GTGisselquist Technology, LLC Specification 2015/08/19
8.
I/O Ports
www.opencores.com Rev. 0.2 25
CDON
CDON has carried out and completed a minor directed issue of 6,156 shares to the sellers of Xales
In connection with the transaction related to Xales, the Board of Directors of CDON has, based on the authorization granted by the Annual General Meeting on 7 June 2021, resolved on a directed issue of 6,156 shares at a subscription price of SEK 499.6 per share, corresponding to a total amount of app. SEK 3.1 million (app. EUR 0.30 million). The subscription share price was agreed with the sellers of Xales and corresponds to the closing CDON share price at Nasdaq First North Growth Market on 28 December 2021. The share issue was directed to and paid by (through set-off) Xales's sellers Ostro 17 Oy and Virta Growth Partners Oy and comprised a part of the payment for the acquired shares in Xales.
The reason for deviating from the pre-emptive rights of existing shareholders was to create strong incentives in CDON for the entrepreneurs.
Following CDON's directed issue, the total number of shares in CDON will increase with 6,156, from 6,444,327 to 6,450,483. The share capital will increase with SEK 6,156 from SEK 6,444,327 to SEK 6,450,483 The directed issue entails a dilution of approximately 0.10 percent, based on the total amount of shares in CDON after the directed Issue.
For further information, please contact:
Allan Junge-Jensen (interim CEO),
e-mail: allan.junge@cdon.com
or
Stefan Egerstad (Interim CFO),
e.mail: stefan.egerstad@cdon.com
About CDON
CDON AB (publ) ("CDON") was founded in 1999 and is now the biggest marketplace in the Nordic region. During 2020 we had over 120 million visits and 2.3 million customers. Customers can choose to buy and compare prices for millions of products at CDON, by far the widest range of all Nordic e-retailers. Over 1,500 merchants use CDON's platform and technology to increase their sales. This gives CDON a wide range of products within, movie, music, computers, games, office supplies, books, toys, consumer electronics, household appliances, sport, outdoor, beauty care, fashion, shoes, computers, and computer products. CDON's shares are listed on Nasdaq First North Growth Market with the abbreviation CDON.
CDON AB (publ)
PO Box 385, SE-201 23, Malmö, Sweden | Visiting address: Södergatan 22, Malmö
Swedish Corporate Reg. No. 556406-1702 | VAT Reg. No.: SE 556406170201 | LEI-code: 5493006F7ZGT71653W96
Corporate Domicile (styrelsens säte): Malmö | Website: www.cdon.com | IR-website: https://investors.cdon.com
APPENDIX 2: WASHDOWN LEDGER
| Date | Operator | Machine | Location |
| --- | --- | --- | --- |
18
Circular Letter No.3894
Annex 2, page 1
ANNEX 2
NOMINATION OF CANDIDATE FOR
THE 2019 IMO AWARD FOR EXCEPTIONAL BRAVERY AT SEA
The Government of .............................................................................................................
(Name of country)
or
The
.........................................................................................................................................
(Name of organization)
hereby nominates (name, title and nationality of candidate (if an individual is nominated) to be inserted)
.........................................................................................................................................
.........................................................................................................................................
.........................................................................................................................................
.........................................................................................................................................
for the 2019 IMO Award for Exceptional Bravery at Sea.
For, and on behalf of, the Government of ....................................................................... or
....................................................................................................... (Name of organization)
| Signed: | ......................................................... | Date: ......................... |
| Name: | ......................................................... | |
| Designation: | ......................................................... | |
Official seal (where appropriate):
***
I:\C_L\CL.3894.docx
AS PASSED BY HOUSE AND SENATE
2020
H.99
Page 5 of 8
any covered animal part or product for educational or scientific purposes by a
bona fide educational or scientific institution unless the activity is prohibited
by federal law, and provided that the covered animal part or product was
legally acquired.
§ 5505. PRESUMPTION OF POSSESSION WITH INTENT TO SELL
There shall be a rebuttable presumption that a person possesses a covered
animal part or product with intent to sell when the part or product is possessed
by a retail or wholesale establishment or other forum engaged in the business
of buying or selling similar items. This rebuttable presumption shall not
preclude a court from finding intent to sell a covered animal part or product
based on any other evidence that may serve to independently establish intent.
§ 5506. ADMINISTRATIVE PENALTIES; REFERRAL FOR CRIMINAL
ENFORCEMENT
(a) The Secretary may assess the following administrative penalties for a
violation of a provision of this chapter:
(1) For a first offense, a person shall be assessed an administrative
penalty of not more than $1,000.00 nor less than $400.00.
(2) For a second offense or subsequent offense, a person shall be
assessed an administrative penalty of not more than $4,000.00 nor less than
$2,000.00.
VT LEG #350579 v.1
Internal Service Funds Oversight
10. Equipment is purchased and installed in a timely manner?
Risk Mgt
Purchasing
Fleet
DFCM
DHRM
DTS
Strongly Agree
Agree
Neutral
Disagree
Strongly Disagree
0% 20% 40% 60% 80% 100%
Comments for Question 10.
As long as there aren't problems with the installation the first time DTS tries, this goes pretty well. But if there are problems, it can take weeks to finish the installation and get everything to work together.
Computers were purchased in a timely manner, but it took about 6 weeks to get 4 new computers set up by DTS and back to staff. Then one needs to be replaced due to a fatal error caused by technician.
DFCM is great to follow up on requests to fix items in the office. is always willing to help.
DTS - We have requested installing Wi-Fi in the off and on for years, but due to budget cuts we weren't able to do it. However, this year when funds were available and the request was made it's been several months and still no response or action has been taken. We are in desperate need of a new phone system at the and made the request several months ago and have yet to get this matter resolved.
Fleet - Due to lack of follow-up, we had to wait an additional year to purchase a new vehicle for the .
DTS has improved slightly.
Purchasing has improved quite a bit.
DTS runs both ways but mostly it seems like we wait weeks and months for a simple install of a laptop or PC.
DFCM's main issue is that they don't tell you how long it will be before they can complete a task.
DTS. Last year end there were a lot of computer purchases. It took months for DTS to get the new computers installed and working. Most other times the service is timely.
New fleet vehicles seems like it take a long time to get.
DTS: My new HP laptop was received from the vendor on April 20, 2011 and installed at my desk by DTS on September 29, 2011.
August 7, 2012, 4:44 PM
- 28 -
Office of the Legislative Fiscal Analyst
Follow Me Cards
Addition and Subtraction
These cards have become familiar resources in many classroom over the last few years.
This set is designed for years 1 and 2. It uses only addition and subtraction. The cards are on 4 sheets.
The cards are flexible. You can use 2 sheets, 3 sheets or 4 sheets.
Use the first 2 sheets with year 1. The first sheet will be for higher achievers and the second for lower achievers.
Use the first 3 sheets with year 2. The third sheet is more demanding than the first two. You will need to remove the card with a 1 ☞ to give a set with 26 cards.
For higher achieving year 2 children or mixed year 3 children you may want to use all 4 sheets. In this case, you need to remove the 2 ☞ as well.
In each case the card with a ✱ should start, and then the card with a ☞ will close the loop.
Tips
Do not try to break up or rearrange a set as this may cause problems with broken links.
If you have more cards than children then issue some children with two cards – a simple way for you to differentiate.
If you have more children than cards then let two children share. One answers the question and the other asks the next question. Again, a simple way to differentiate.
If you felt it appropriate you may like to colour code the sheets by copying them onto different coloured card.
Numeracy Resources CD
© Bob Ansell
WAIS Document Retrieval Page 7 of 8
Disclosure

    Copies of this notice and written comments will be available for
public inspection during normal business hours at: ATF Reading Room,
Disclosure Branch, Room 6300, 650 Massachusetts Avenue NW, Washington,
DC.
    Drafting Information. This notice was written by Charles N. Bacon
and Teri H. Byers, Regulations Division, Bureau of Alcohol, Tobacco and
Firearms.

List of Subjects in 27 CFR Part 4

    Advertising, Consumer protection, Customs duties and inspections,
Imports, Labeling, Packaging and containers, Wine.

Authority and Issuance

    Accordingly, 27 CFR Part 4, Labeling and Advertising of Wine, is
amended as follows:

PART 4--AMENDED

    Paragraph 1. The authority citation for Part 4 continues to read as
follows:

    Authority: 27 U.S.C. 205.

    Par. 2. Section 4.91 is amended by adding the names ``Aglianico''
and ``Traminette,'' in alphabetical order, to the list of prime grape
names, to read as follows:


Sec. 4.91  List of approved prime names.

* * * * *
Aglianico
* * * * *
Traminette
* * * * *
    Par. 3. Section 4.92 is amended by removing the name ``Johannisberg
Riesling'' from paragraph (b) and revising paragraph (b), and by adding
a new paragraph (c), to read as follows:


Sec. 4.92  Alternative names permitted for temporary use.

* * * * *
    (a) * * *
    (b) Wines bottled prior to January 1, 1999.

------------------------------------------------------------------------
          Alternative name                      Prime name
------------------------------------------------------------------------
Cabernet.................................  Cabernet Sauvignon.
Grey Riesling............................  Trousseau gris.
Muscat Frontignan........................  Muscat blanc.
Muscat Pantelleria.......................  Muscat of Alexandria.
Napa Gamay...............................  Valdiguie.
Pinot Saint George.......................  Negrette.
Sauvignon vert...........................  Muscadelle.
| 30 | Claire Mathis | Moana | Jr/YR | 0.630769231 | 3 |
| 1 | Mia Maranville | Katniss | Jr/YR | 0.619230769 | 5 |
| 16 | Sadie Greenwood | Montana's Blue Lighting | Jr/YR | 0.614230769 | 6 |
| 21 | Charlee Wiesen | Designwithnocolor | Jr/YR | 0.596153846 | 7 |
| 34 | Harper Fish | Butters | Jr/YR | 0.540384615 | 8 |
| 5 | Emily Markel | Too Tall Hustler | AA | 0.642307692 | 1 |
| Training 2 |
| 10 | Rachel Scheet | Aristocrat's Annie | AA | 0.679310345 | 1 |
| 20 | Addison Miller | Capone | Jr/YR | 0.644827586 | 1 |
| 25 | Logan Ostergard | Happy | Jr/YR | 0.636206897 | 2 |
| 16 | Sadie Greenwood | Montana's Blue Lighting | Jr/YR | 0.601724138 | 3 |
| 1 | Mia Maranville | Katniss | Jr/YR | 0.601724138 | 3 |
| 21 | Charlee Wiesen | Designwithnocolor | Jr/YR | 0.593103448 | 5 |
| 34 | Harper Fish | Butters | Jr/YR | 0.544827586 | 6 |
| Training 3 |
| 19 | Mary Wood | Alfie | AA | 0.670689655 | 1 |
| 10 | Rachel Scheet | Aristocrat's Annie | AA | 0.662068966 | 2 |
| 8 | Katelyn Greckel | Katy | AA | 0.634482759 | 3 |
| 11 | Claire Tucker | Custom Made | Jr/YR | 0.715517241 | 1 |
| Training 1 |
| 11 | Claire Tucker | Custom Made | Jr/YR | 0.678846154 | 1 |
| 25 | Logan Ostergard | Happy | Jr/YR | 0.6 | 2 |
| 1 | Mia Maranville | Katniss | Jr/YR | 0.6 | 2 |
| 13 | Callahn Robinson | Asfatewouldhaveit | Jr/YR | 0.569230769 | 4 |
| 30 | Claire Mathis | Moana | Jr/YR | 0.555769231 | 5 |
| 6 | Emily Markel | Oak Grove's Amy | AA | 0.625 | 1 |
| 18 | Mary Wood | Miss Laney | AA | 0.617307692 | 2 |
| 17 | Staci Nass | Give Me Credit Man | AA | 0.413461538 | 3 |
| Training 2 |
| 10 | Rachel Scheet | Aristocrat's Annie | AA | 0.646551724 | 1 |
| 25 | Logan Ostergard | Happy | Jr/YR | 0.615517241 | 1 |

####################

▶ **TASK BRIEF**: A verbatim transcription is needed of the lines above, starting at the line with "Use the first 2" and ending at the line with "Copies of this", both included, and of nothing else.

▶ **OUTPUT BELOW**:
Use the first 2 sheets with year 1. The first sheet will be for higher achievers and the second for lower achievers.
Use the first 3 sheets with year 2. The third sheet is more demanding than the first two. You will need to remove the card with a 1 ☞ to give a set with 26 cards.
For higher achieving year 2 children or mixed year 3 children you may want to use all 4 sheets. In this case, you need to remove the 2 ☞ as well.
In each case the card with a ✱ should start, and then the card with a ☞ will close the loop.
Tips
Do not try to break up or rearrange a set as this may cause problems with broken links.
If you have more cards than children then issue some children with two cards – a simple way for you to differentiate.
If you have more children than cards then let two children share. One answers the question and the other asks the next question. Again, a simple way to differentiate.
If you felt it appropriate you may like to colour code the sheets by copying them onto different coloured card.
Numeracy Resources CD
© Bob Ansell
WAIS Document Retrieval Page 7 of 8
Disclosure

    Copies of this notice and written comments will be available for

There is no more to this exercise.